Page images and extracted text
########

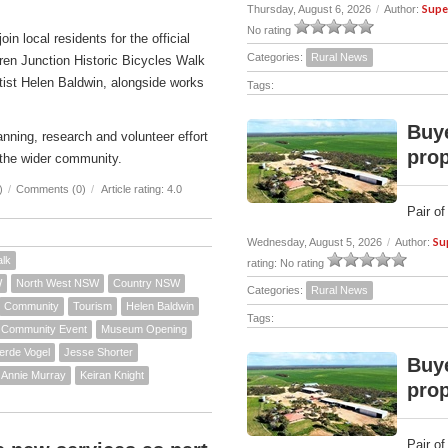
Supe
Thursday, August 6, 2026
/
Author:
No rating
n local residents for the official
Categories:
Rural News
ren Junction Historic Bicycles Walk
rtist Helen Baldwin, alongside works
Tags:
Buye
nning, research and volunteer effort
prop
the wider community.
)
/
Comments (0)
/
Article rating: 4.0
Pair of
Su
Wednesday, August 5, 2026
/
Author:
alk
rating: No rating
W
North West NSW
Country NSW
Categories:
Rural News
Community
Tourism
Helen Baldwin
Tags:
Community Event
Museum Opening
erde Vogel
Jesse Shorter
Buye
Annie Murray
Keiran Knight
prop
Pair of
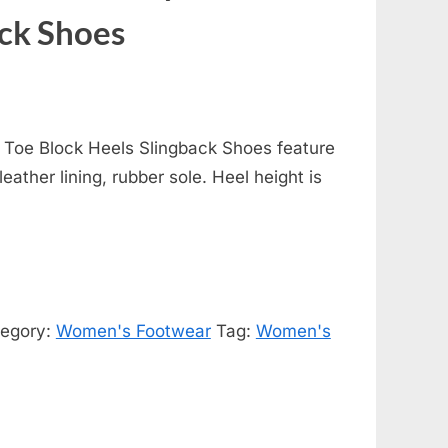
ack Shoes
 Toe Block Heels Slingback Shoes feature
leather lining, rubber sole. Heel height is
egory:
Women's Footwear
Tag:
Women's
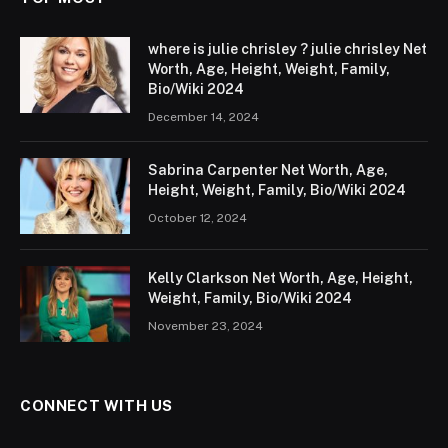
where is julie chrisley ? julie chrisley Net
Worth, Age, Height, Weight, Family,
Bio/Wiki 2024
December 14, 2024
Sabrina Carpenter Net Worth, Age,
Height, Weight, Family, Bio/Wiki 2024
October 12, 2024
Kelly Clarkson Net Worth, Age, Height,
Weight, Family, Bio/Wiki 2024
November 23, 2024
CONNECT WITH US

########

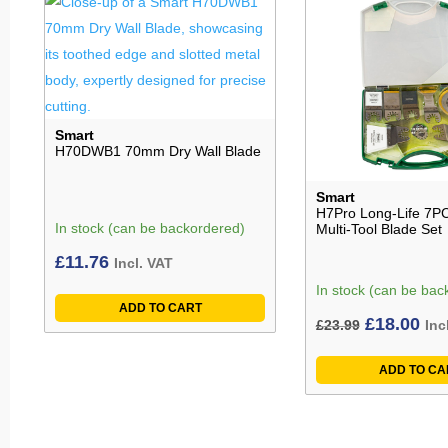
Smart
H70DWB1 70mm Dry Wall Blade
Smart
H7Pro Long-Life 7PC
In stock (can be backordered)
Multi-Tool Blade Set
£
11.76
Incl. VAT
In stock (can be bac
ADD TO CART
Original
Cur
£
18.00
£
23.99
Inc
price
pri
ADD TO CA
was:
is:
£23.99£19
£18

########

WHAT IS NEEDED:
Which lines in the records contain the word "Weight"? Locate each one and copy it in full, treating uppercase and lowercase as different.

OUTPUT FOR THIS EXERCISE:
Worth, Age, Height, Weight, Family,
Height, Weight, Family, Bio/Wiki 2024
Weight, Family, Bio/Wiki 2024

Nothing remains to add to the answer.